Felizmente, a jurisprudência evoluiu e reconheceu essa dura realidade. A Turma Nacional de Uniformização editou a Súmula 72, que estabelece ser possível receber benefício por incapacidade mesmo durante período em que houve exercício de atividade remunerada, desde que comprovada a incapacidade para as atividades habituais na época em que trabalhou.

Isso significa que se você foi obrigado a trabalhar por necessidade, mesmo sem condições adequadas, isso não prejudica seu direito ao benefício. O importante é comprovar que o trabalho foi exercido por desespero financeiro, não por capacidade real.

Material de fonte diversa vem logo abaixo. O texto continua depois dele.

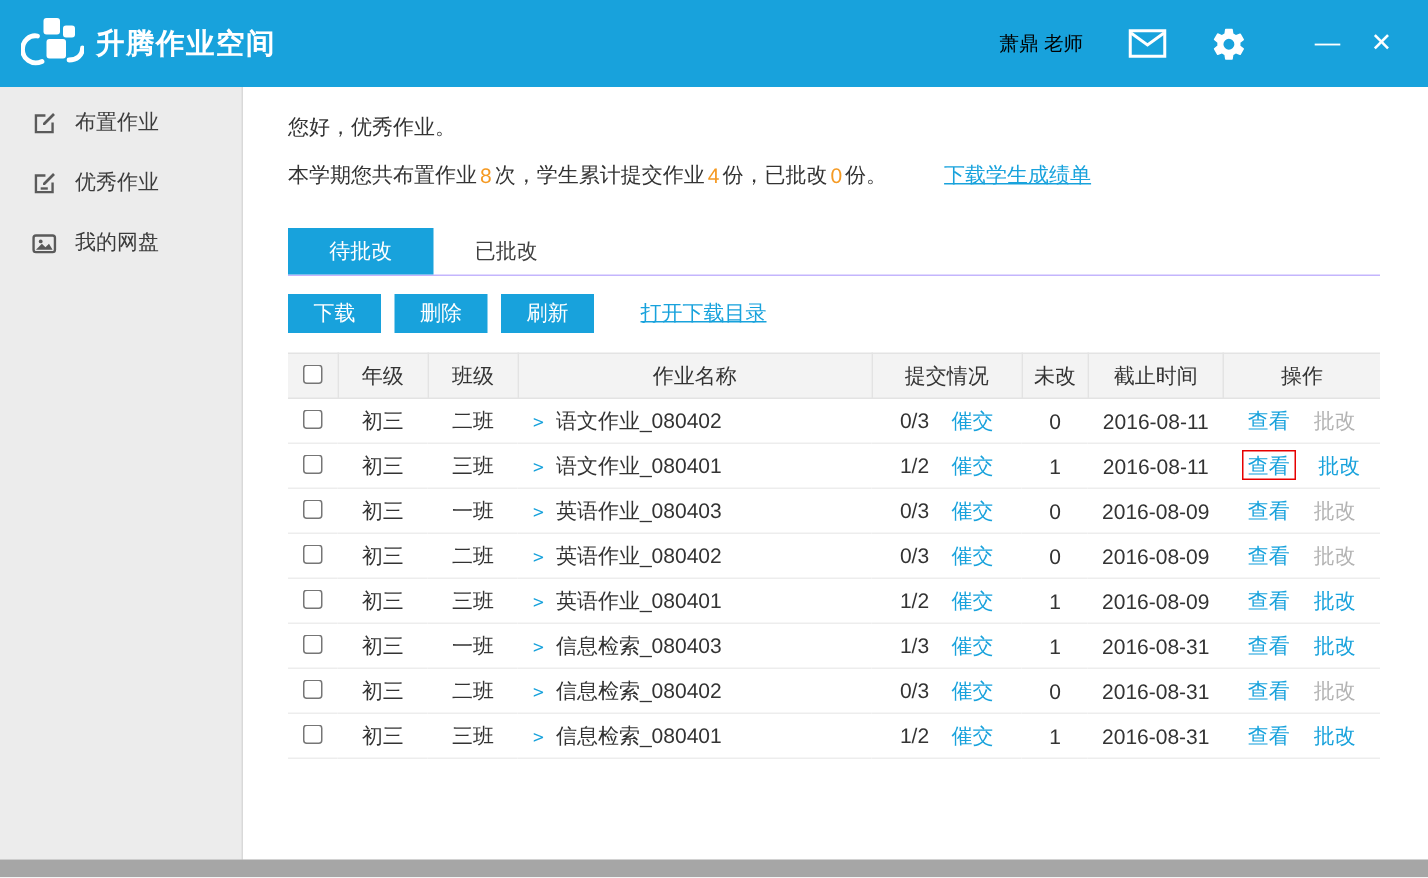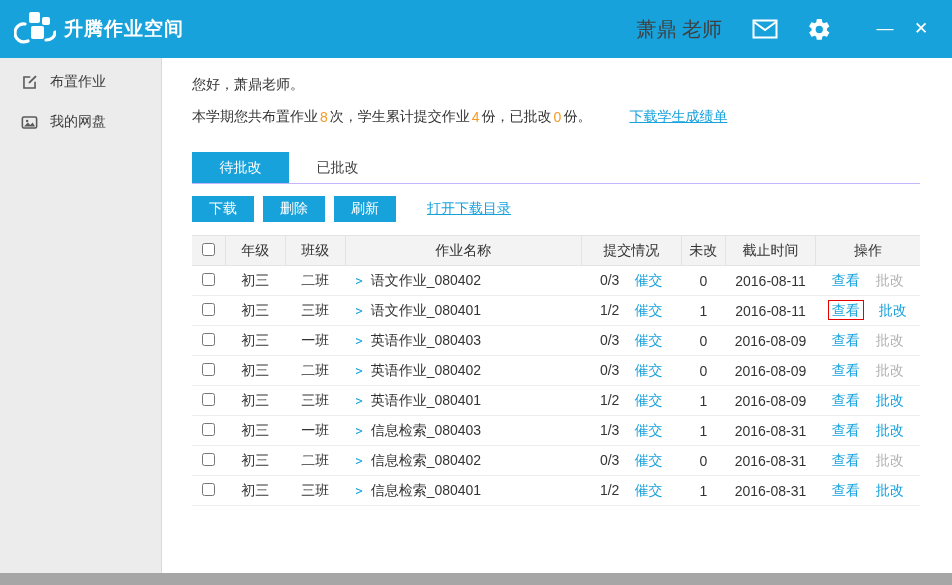--- a/index.html
+++ b/index.html
@@ -4,21 +4,21 @@
 <style>
   * { margin:0; padding:0; box-sizing:border-box; }
   html,body { width:952px; height:585px; font-family:"Liberation Sans", sans-serif; background:#fff; }
   .window { width:952px; height:585px; display:flex; flex-direction:column; overflow:hidden; background:#fff; }
 
   
   .header { height:58px; background:#18a2dc; display:flex; align-items:center; padding:0 20px 0 14px; flex:0 0 auto; }
   .logo { width:42px; height:38px; margin-right:8px; }
   .app-title { color:#fff; font-size:19px; font-weight:bold; letter-spacing:1px; }
   .header-right { margin-left:auto; display:flex; align-items:center; }
-  .username { color:#404040; font-size:20px; margin-right:30px; cursor:pointer; }
+  .username { color:#000000; font-size:13px; margin-right:30px; cursor:pointer; }
   .hicon { width:26px; height:26px; margin-right:28px; cursor:pointer; display:flex; align-items:center; justify-content:center; }
   .winbtn { color:#fff; font-size:17px; margin-left:14px; cursor:pointer; width:22px; text-align:center; line-height:22px; }
 
   
   .body { flex:1 1 auto; display:flex; min-height:0; }
   .sidebar { width:162px; background:#ececec; border-right:1px solid #d9d9d9; padding-top:4px; flex:0 0 auto; }
   .side-item { height:40px; display:flex; align-items:center; padding-left:20px; gap:11px; font-size:14px; color:#3c3c3c; cursor:pointer; }
   .side-item.active { background:#dcdcdc; }
   .side-icon { width:19px; height:19px; flex:0 0 auto; }
 
@@ -96,30 +96,38 @@
     <div class="sidebar">
       <div class="side-item">
         <svg class="side-icon" viewBox="0 0 24 24">
           <path d="M4 4h9v2H6v12h12v-7h2v9H4z" fill="#5a5a5a"></path>
           <path d="M21 4.6L19.4 3 11 11.4V13h1.6z" fill="#5a5a5a"></path>
         </svg>
         <span>布置作业</span>
       </div>
       <div class="side-item">
         <svg class="side-icon" viewBox="0 0 24 24">
+          <path d="M4 4h9v2H6v12h12v-7h2v9H4z" fill="#5a5a5a"></path>
+          <path d="M21 4.6L19.4 3 11 11.4V13h1.6z" fill="#5a5a5a"></path>
+          <rect x="9" y="15" width="6" height="2" fill="#5a5a5a"></rect>
+        </svg>
+        <span>优秀作业</span>
+      </div>
+      <div class="side-item">
+        <svg class="side-icon" viewBox="0 0 24 24">
           <rect x="3" y="5" width="18" height="14" rx="2" fill="none" stroke="#5a5a5a" stroke-width="2"></rect>
           <circle cx="9" cy="10" r="1.6" fill="#5a5a5a"></circle>
           <path d="M5 17l5-5 3 3 3-3 3 5z" fill="#5a5a5a"></path>
         </svg>
         <span>我的网盘</span>
       </div>
     </div>
 
     <div class="main">
-      <div class="greeting">您好，萧鼎老师。</div>
+      <div class="greeting">您好，优秀作业。</div>
 
       <div class="stats">
         <span>本学期您共布置作业</span>
         <span class="num">8</span>
         <span>次，学生累计提交作业</span>
         <span class="num">4</span>
         <span>份，已批改</span>
         <span class="num">0</span>
         <span>份。</span>
         <a class="ulink">下载学生成绩单</a>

Documente bem essa situação: guarde atestados médicos, relatórios que mostrem sua limitação e evidências de que precisou trabalhar por necessidade. Depoimentos de familiares e colegas também podem ser úteis para demonstrar suas dificuldades durante o período.

Lembre-se que processos judiciais demoram em média 10 meses para ter sentença. Durante esse tempo, fazer alguns trabalhos esporádicos ou informais para sobreviver não elimina seu direito ao benefício retroativo.

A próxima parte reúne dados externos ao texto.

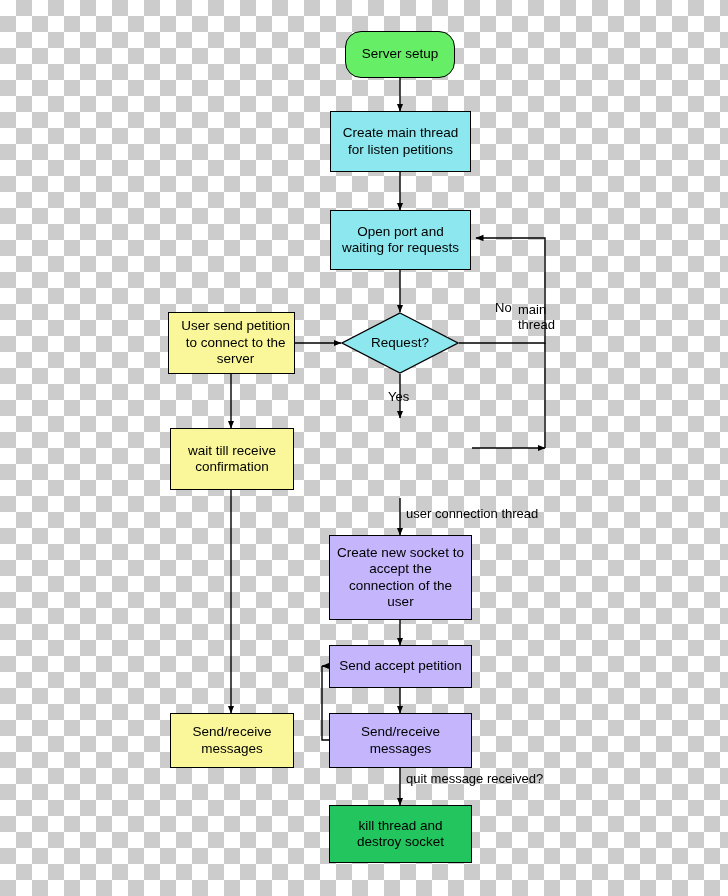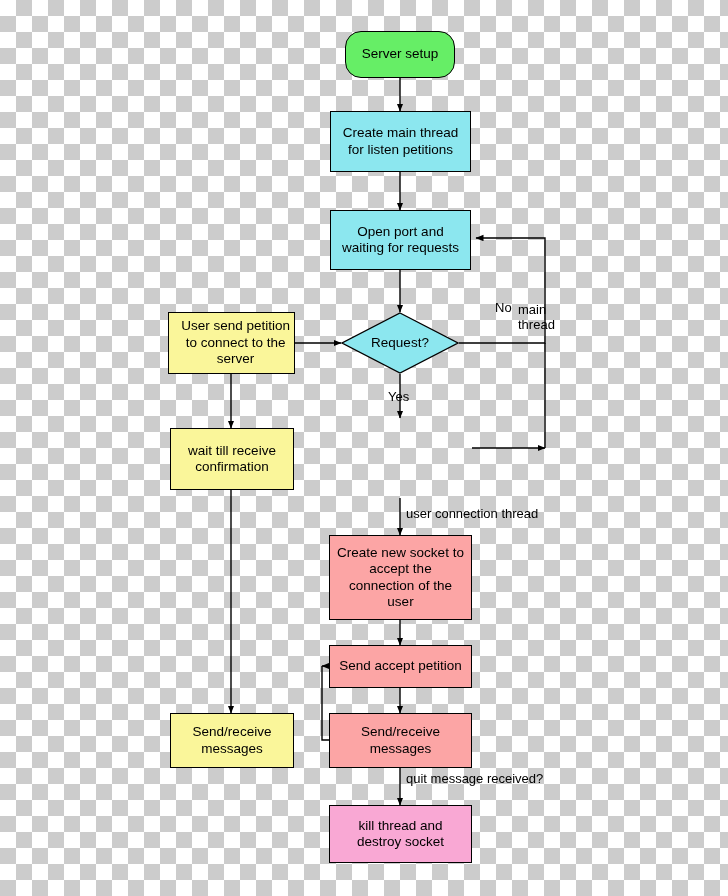--- a/index.html
+++ b/index.html
@@ -40,22 +40,22 @@
     text-align: center;
     font-size: 13.5px;
     line-height: 16.5px;
     color: #000000;
     border: 1px solid #000000;
     padding: 2px 4px;
   }
   .node.green  { background: #66ee66; }
   .node.cyan   { background: #8ce7ef; }
   .node.yellow { background: #faf69a; }
-  .node.lgreen { background: #fca5a5; }
-  .node.pink   { background: #f9a8d4; }
+  .node.lgreen { background: #c4b5fd; }
+  .node.pink   { background: #22c55e; }
   .node.stadium { border-radius: 16px; }
   .diamond-wrap {
     position: absolute;
     display: flex;
     align-items: center;
     justify-content: center;
   }
   .diamond-shape {
     position: absolute;
     left: 0; top: 0;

Como comprovar sua incapacidade e buscar o benefício

Para ter sucesso na busca pelo benefício, você precisa reunir provas sólidas da sua incapacidade para trabalhar e se sustentar. A documentação médica é fundamental: relatórios detalhados, exames, laudos e histórico de tratamentos que demonstrem suas limitações.

Mas não se limite aos aspectos médicos. Reúna também evidências das suas condições pessoais e sociais: comprovantes de escolaridade, histórico profissional, tentativas de recolocação no mercado (se houver), idade e qualificações. Quanto mais completo o quadro da sua situação real, melhor.

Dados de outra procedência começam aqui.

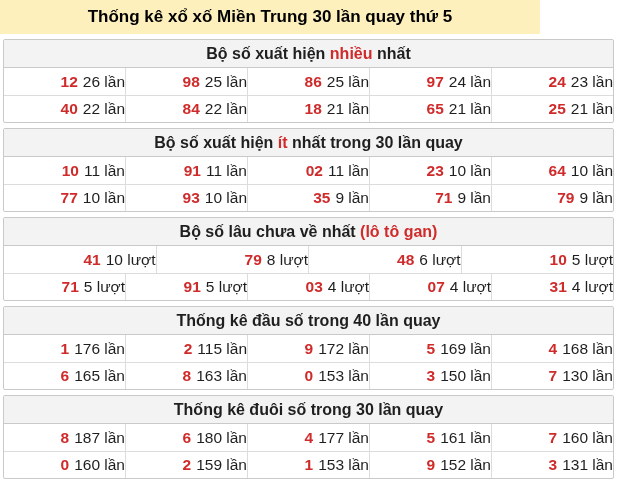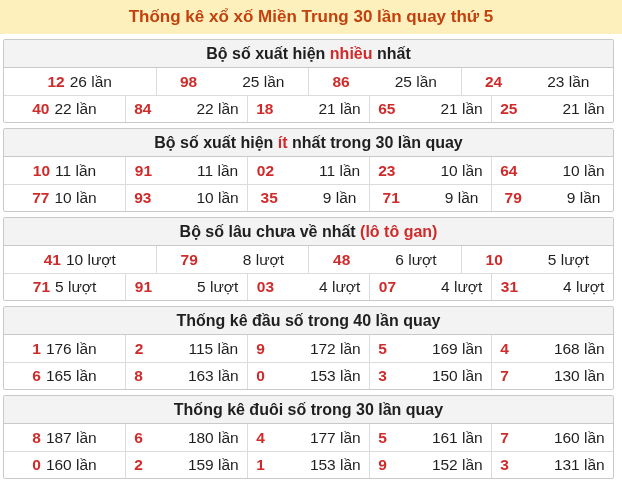--- a/index.html
+++ b/index.html
@@ -11,44 +11,44 @@
     --text:#1f1f1f;
   }
   *{box-sizing:border-box;}
   html,body{margin:0;padding:0;}
   body{
     width:622px;height:488px;overflow:hidden;
     background:#ffffff;color:var(--text);
     font-family:"Liberation Sans", sans-serif;
   }
   .banner{
-    width:622px;height:34px;background:var(--banner-bg);
+    width:540px;height:34px;background:var(--banner-bg);
     display:flex;align-items:center;justify-content:center;
-    font-weight:bold;font-size:17px;color:#c2410c;
+    font-weight:bold;font-size:17px;color:#000000;
   }
   .section{
     margin:5px 8px 0 3px;
     border:1px solid var(--box-border);
     border-radius:2px;
     background:#ffffff;
   }
   .section-header{
     height:28px;background:var(--header-bg);
     border-bottom:1px solid var(--box-border);
     display:flex;align-items:center;justify-content:center;
     font-weight:bold;font-size:16px;white-space:pre;
   }
   .red{color:var(--accent-red);}
   .row{display:flex;height:27px;}
   .row + .row{border-top:1px solid var(--cell-border);}
   .cell{
-    flex:1 1 0;display:flex;align-items:center;justify-content:center;
+    flex:1 1 0;display:flex;align-items:center;justify-content:flex-end;
     font-size:15.5px;white-space:nowrap;
   }
-  .cell + .cell{border-left:1px solid var(--cell-border);gap:40px;}
+  .cell + .cell{border-left:1px solid var(--cell-border);}
   .num{color:var(--accent-red);font-weight:bold;margin-right:5px;}
   .count{color:var(--text);}
 </style>
 </head>
 <body>
 
 <div class="banner">
   <span>Thống kê xổ xố Miền Trung 30 lần quay thứ 5</span>
 </div>
 
@@ -62,20 +62,24 @@
         </div>
         <div class="cell">
           <span class="num">98</span>
           <span class="count">25 lần</span>
         </div>
         <div class="cell">
           <span class="num">86</span>
           <span class="count">25 lần</span>
         </div>
         <div class="cell">
+          <span class="num">97</span>
+          <span class="count">24 lần</span>
+        </div>
+        <div class="cell">
           <span class="num">24</span>
           <span class="count">23 lần</span>
         </div>
       </div>
       <div class="row">
         <div class="cell">
           <span class="num">40</span>
           <span class="count">22 lần</span>
         </div>
         <div class="cell">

A perícia judicial será um momento crucial. Diferente da perícia do INSS, que é rápida e focada apenas no aspecto clínico, a perícia judicial tende a ser mais detalhada e considera o contexto social. Leve toda sua documentação médica organizada e seja honesto sobre suas limitações e dificuldades.

É importante entender que existem três interpretações sobre quando cabe o benefício: alguns defendem que qualquer capacidade de trabalho exclui o direito; outros que caberia apenas auxílio-acidente (50% do salário de benefício); e a terceira corrente, mais aceita pelos tribunais, que reconhece a aposentadoria por incapacidade permanente quando a capacidade residual não garante a subsistência.

Embora seja possível tentar um recurso administrativo no próprio INSS, a experiência mostra que a maioria desses recursos é negada, pois o órgão mantém critérios rígidos. A via judicial costuma ser mais eficaz para o reconhecimento do direito, especialmente quando há fatores sociais e econômicos que impedem o retorno ao trabalho. Para aumentar suas chances de sucesso, organize bem sua documentação e procure um advogado especializado em direito previdenciário, que conhece os argumentos e a jurisprudência que podem garantir seu benefício.